Various standards allow remote stations, such as portable computers, to be moved within a wireless local area network (WLAN) and connect via radio frequency (RF) transmissions to an access point (AP) that is connected to a wired network. The wired network is often referred to as a distribution system. The various standards include the IEEE 802.11 standard and its corresponding letter revisions thereof, such as 802.11b and 802.11g, for example.
A physical layer in the remote stations and in the access point provides low level transmissions by which the stations and the access point communicate. Above the physical layer is a media access control (MAC) layer that provides services, such as authentication, deauthentication, privacy, association and disassociation, for example.

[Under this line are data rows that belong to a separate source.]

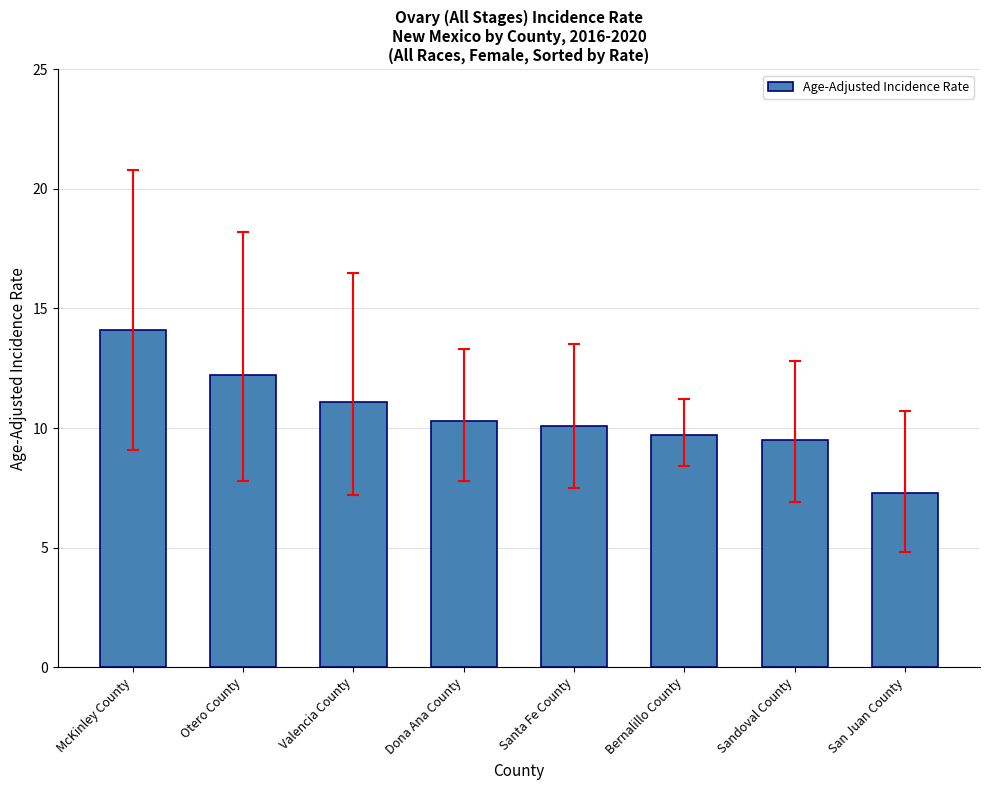

What is the label of the 6th bar from the left?

Bernalillo County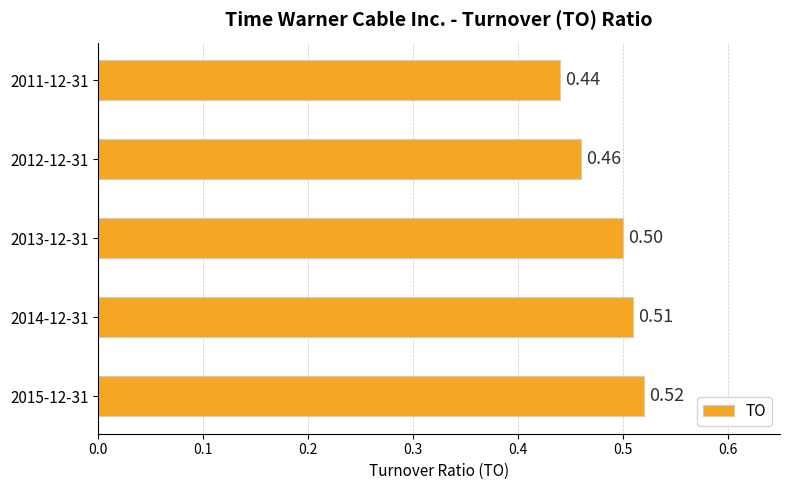

List the labels in order of value, smallest first.

2011-12-31, 2012-12-31, 2013-12-31, 2014-12-31, 2015-12-31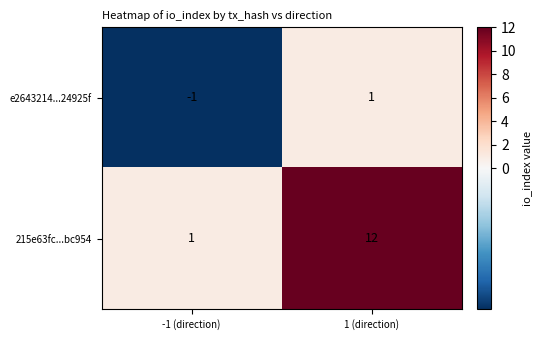

The e2643214...24925f series shows -1 at -1 (direction). True or false?

True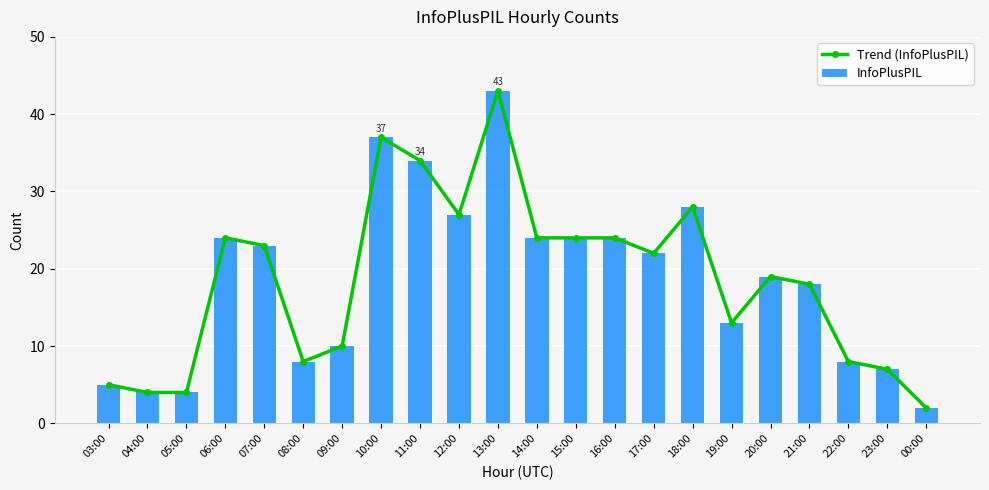

Reading right to left, extract all data points from this chart.

Trend (InfoPlusPIL): 00:00=2	23:00=7	22:00=8	21:00=18	20:00=19	19:00=13	18:00=28	17:00=22	16:00=24	15:00=24	14:00=24	13:00=43	12:00=27	11:00=34	10:00=37	09:00=10	08:00=8	07:00=23	06:00=24	05:00=4	04:00=4	03:00=5
InfoPlusPIL: 00:00=2	23:00=7	22:00=8	21:00=18	20:00=19	19:00=13	18:00=28	17:00=22	16:00=24	15:00=24	14:00=24	13:00=43	12:00=27	11:00=34	10:00=37	09:00=10	08:00=8	07:00=23	06:00=24	05:00=4	04:00=4	03:00=5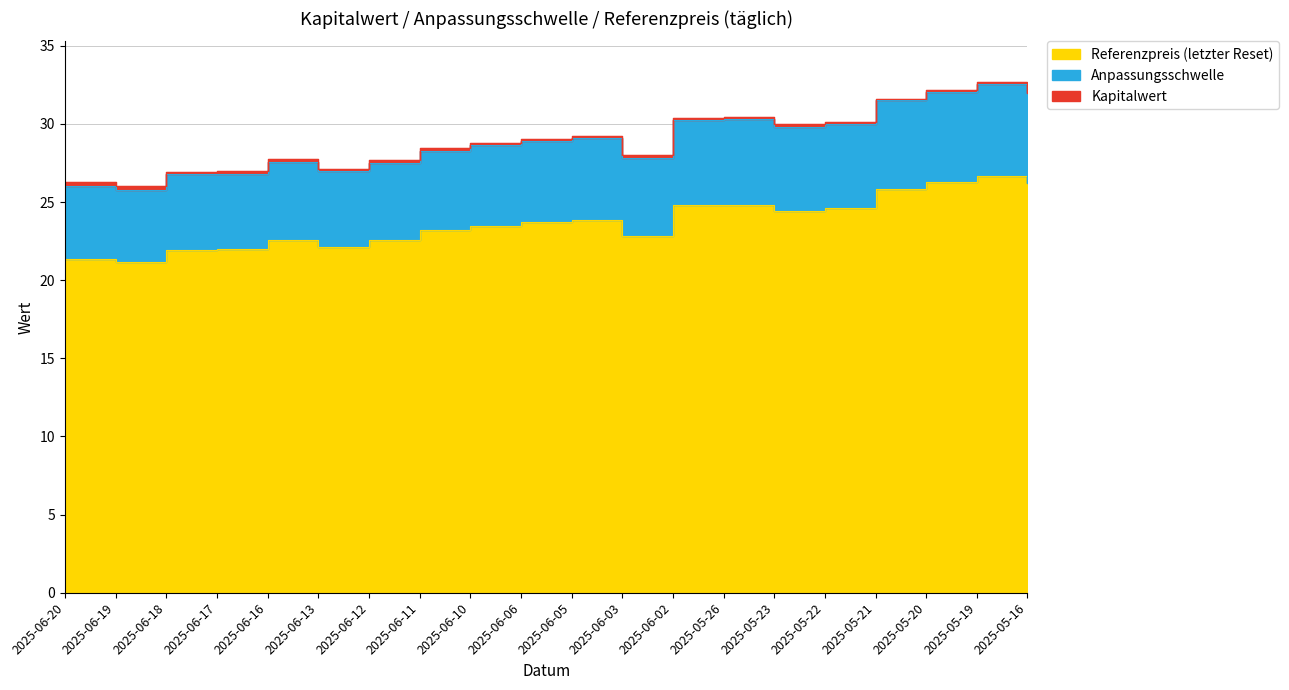

True or false: Referenzpreis (letzter Reset) and Kapitalwert cross at least once.

False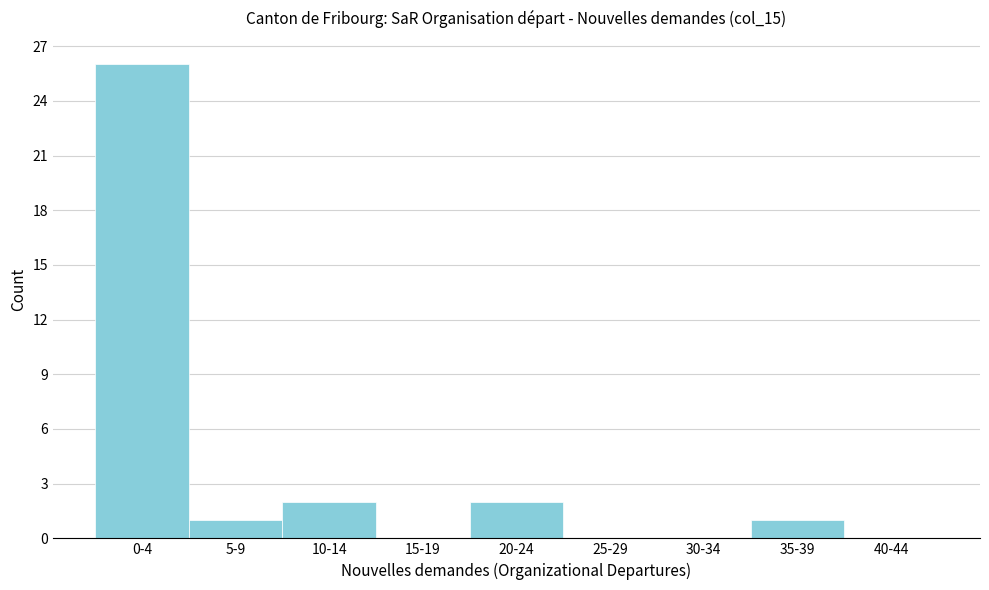

Reading left to right, what are all the values shown in this chart?

0-4=26	5-9=1	10-14=2	15-19=0	20-24=2	25-29=0	30-34=0	35-39=1	40-44=0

In operation, when a remote station comes on-line, a connection is first established between the physical layers in the station and the access point. The MAC layers can then connect. Typically, for the remote stations and the access point, the physical layer RF signals are transmitted and received using monopole antennas.
A monopole antenna radiates in all directions, generally in a horizontal plane for a vertically oriented element. Monopole antennas are susceptible to effects that degrade the quality of communication between the remote station and the access point, such as reflection or diffraction of radio wave signals caused by intervening objects. Intervening objects include walls, desks and people, for example. These objects create multi-path, normal statistical fading, Rayleigh fading, and so forth. As a result, efforts have been made to mitigate signal degradation caused by these effects.

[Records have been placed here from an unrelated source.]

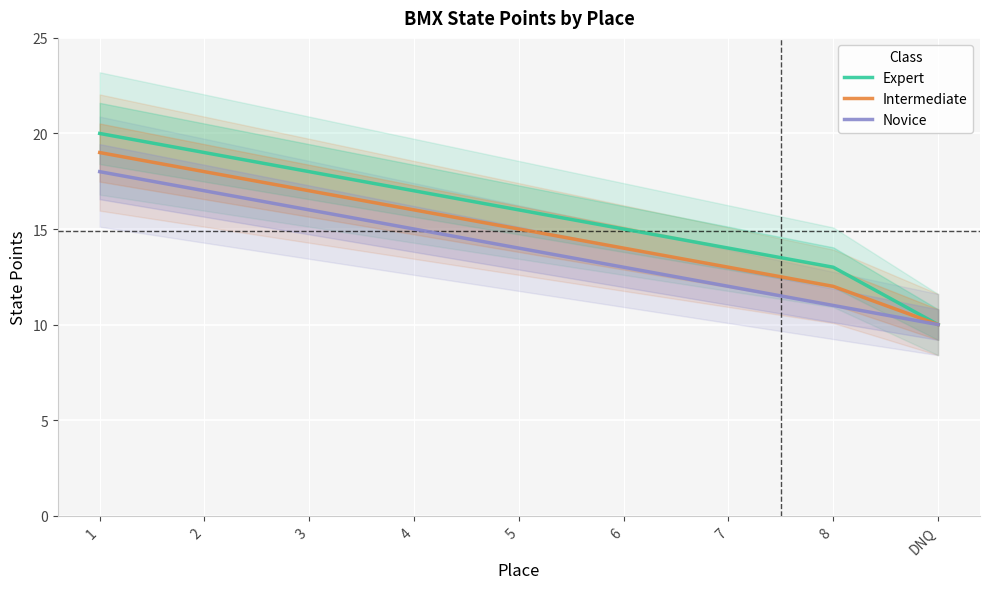

Reading left to right, what are all the values shown in this chart?

Expert: 1=20	2=19	3=18	4=17	5=16	6=15	7=14	8=13	DNQ=10
Intermediate: 1=19	2=18	3=17	4=16	5=15	6=14	7=13	8=12	DNQ=10
Novice: 1=18	2=17	3=16	4=15	5=14	6=13	7=12	8=11	DNQ=10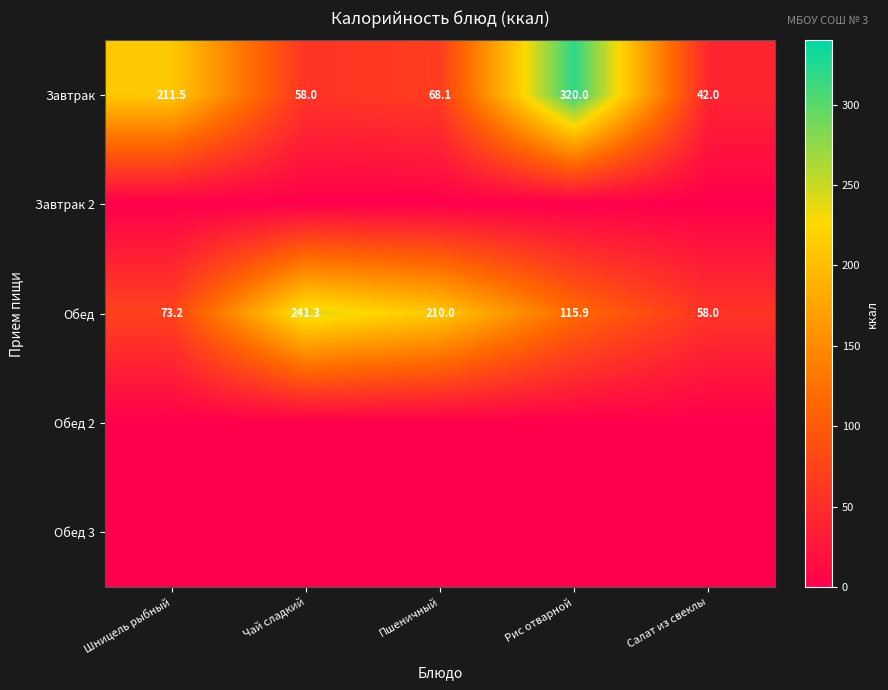

What is the approximate value of Обед at Шницель рыбный?

73.2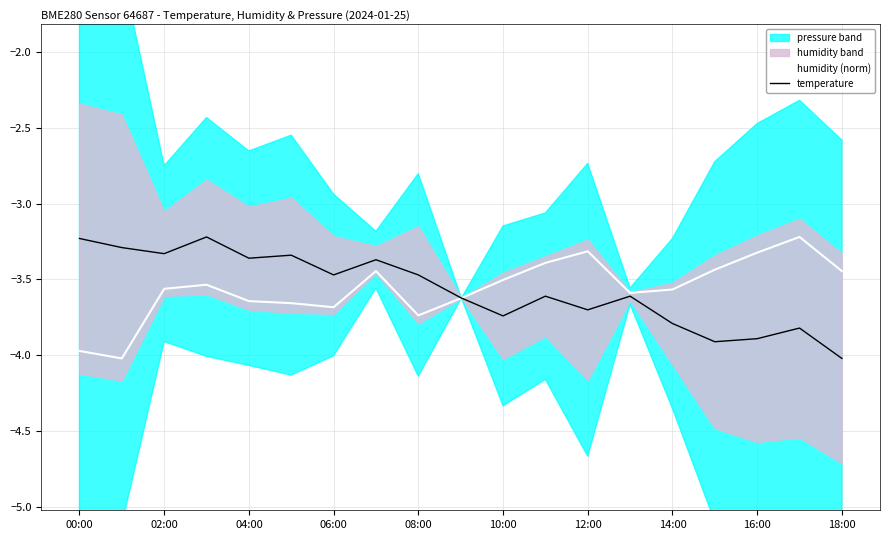

What is the average value of the humidity (norm) series?

-3.6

One technique for counteracting the degradation of RF signals is to use two antennas to provide diversity. The two antennas are coupled to an antenna diversity switch in one or both of the remote stations and the access point. The theory behind using two antennas for antenna diversity is that, at any given time, at least one of the antennas is likely receiving a signal that is not suffering from the effects of multi-path. Consequently, this antenna is the antenna that the remote station or access point selects via the antenna diversity switch for transmitting/receiving signals. Nonetheless, there is still a need to address the degradation of RF signals between the remote stations and an access point in a wireless local area network.

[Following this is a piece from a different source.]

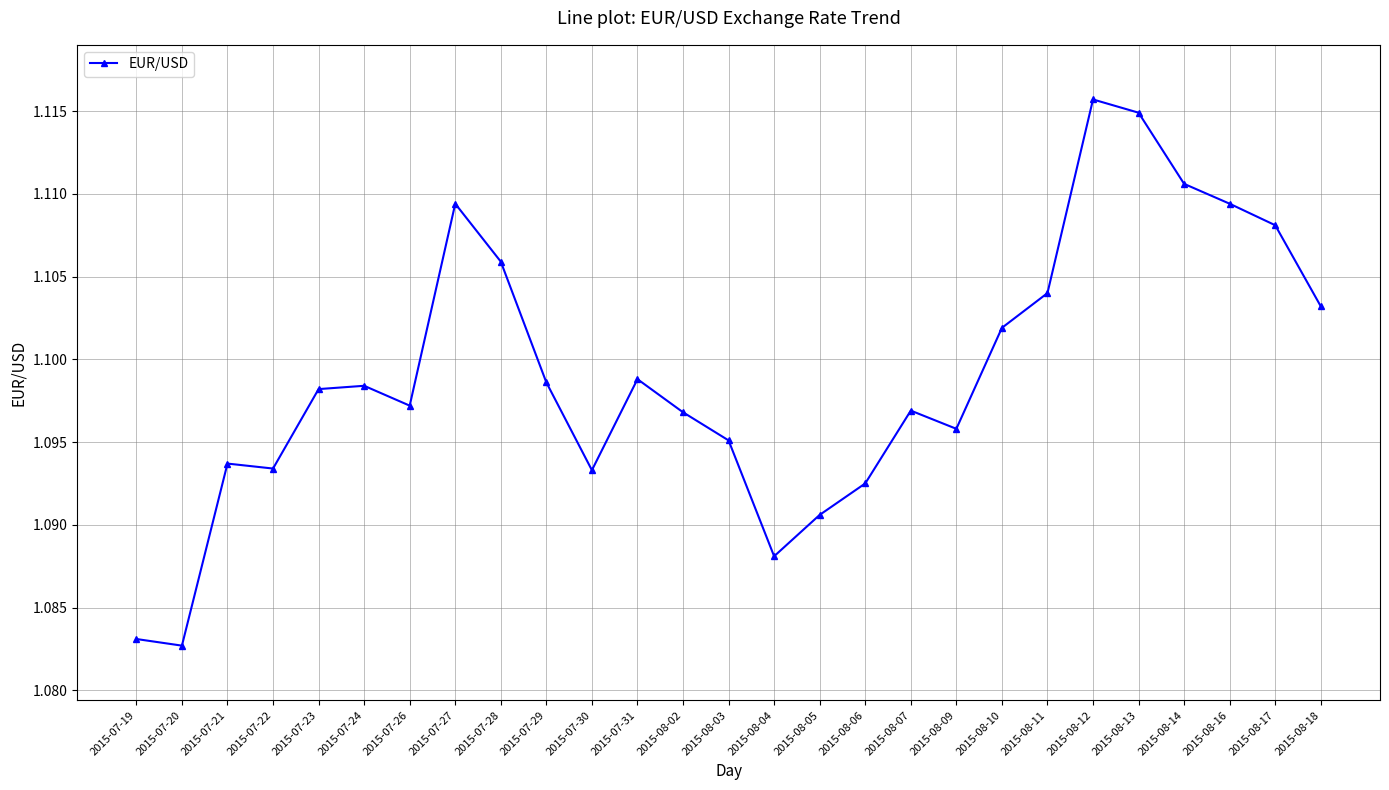

What is the label of the 26th point from the left?

2015-08-17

In addition, another problem arises when a remote station is not aware that the access point and a selected remote station are communicating with one another, and this remote station attempts to communicate with the access point. As a result, collisions occur at the access point. This leads to a situation called the hidden node problem, which is due to the fact that not every remote station in a wireless local area network is able to communicate directly with every other remote station in the network.